- _Task to carry out_: Return, word for word, the stretch of the listing from the line that contains "text Picture 8)" through the line that contains "text IDM usually", including both of those lines.

- _Material provided_:
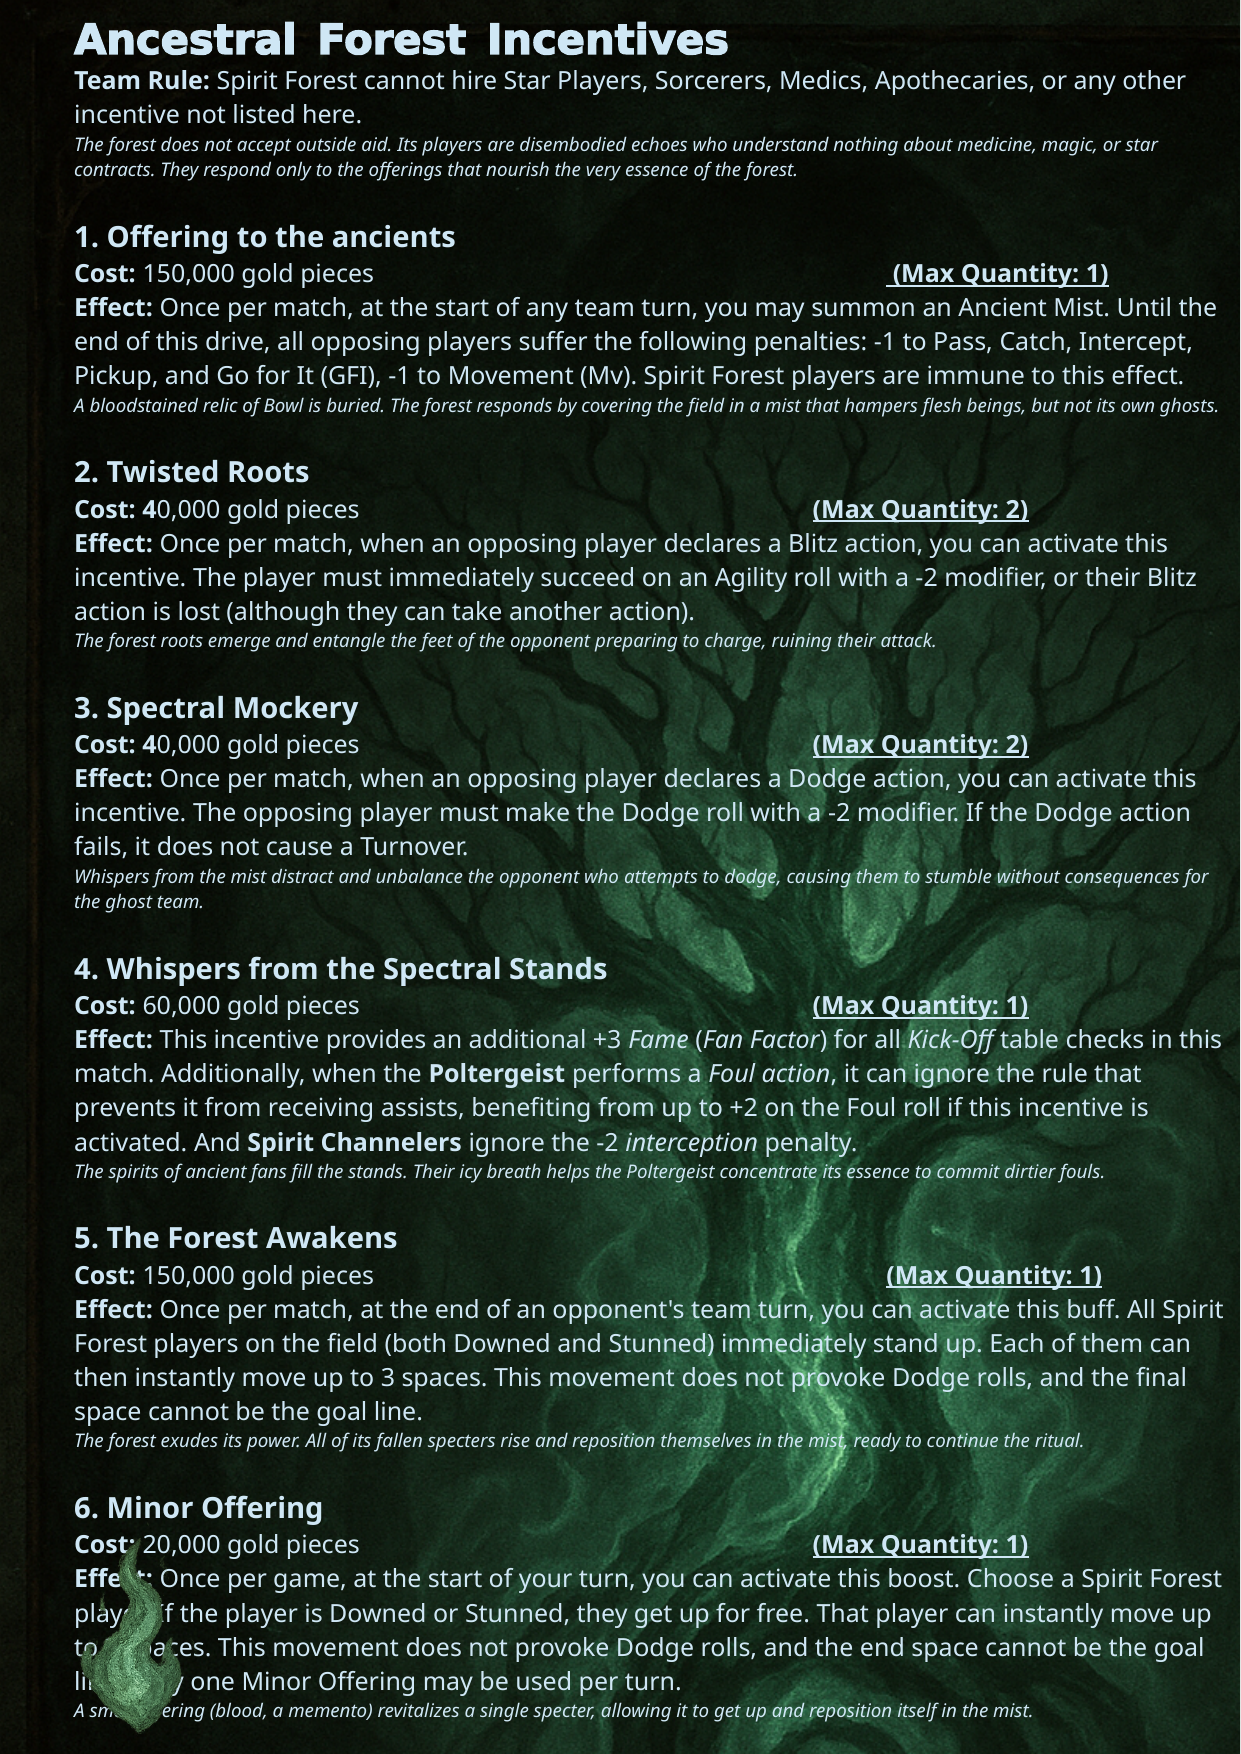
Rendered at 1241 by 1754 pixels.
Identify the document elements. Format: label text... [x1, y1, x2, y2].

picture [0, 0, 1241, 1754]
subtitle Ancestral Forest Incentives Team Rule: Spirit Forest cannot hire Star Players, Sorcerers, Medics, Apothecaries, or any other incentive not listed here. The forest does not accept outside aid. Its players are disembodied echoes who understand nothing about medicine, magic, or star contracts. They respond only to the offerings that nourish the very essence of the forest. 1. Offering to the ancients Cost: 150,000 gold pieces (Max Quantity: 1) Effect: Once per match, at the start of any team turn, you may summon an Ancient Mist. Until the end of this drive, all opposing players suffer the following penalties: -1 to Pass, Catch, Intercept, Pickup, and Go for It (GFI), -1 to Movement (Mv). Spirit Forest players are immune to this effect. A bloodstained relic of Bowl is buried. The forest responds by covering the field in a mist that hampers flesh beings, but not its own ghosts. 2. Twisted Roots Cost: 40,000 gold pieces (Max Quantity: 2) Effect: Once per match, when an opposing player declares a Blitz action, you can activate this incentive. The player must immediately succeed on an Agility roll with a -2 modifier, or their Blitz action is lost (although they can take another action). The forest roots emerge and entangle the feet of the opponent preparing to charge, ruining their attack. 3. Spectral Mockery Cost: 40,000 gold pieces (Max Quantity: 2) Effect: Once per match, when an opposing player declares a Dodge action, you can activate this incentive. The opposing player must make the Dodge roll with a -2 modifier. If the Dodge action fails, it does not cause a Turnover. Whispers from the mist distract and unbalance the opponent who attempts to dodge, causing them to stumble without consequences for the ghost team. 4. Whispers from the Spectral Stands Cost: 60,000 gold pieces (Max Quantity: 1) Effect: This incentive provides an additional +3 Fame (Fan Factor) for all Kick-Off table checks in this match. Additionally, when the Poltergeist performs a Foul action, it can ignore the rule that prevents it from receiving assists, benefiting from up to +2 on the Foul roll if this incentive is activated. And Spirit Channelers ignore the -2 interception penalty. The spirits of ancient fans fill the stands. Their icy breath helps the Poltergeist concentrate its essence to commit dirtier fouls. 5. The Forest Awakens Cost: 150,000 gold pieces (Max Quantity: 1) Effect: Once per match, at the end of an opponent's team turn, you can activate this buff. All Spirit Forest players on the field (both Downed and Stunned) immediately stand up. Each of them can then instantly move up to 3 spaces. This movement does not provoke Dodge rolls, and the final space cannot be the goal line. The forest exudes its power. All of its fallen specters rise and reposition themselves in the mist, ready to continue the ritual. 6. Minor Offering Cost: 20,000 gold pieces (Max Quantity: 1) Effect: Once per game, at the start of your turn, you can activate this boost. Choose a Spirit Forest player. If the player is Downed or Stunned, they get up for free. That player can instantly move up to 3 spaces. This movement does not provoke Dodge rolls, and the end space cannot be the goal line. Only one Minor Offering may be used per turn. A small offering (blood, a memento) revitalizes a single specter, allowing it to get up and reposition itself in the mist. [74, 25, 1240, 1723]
* * *
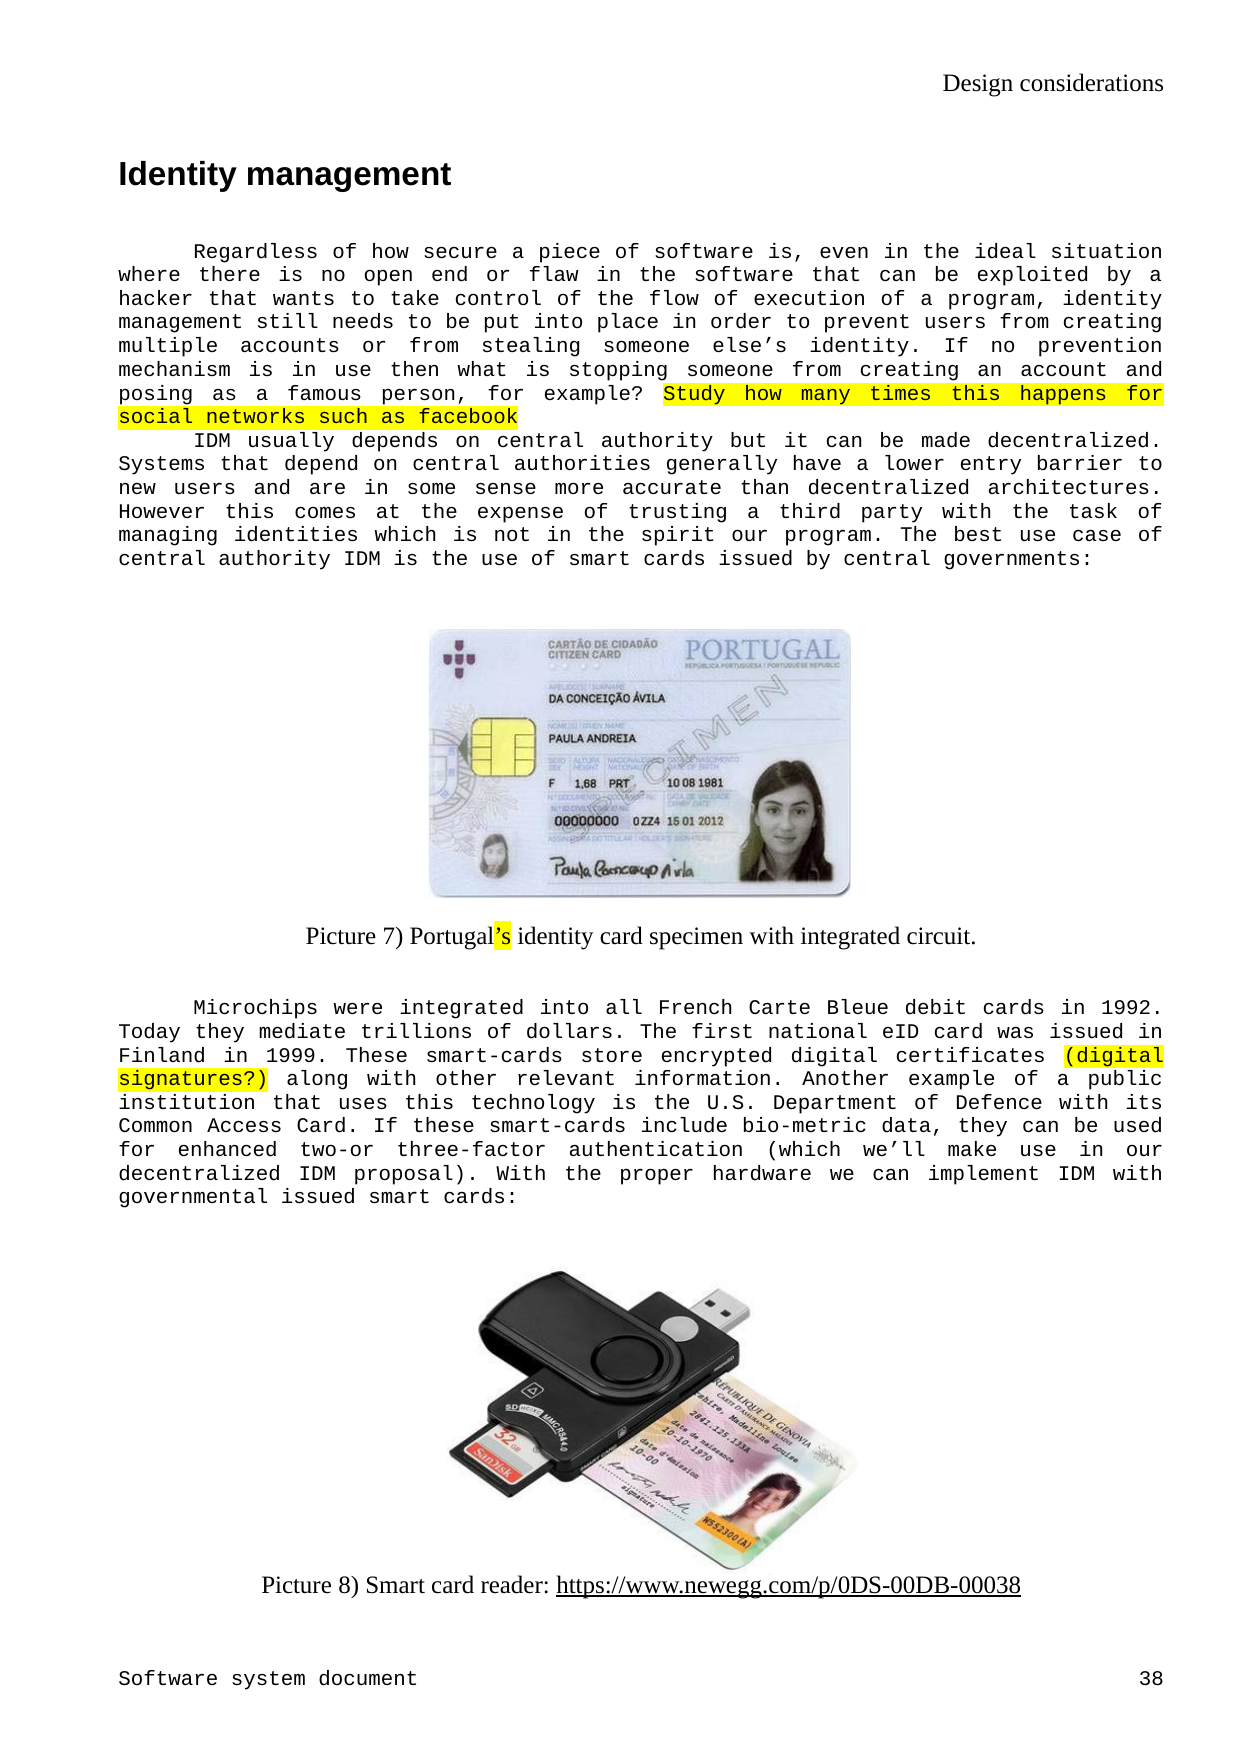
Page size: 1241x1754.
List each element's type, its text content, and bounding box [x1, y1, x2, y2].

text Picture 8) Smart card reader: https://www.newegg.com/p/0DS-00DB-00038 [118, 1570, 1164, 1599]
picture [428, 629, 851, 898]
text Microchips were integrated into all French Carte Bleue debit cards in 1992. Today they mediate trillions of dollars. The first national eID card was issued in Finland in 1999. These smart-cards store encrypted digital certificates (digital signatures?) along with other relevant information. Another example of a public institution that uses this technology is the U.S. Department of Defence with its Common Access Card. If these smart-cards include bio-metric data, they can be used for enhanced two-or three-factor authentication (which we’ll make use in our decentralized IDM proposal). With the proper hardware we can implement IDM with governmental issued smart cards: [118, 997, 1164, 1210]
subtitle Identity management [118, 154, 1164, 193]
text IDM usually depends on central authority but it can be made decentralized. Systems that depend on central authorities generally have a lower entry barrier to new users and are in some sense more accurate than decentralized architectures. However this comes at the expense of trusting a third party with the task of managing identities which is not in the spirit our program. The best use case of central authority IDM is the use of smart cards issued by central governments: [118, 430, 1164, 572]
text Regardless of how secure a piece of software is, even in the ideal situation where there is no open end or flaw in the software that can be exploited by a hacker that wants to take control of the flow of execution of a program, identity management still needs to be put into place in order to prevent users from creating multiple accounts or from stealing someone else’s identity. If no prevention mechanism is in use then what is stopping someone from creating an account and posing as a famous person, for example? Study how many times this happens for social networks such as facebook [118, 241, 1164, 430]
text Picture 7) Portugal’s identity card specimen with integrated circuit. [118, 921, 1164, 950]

- _Exercise solution_:
text Picture 8) Smart card reader: https://www.newegg.com/p/0DS-00DB-00038 [118, 1570, 1164, 1599]
picture [428, 629, 851, 898]
text Microchips were integrated into all French Carte Bleue debit cards in 1992. Today they mediate trillions of dollars. The first national eID card was issued in Finland in 1999. These smart-cards store encrypted digital certificates (digital signatures?) along with other relevant information. Another example of a public institution that uses this technology is the U.S. Department of Defence with its Common Access Card. If these smart-cards include bio-metric data, they can be used for enhanced two-or three-factor authentication (which we’ll make use in our decentralized IDM proposal). With the proper hardware we can implement IDM with governmental issued smart cards: [118, 997, 1164, 1210]
subtitle Identity management [118, 154, 1164, 193]
text IDM usually depends on central authority but it can be made decentralized. Systems that depend on central authorities generally have a lower entry barrier to new users and are in some sense more accurate than decentralized architectures. However this comes at the expense of trusting a third party with the task of managing identities which is not in the spirit our program. The best use case of central authority IDM is the use of smart cards issued by central governments: [118, 430, 1164, 572]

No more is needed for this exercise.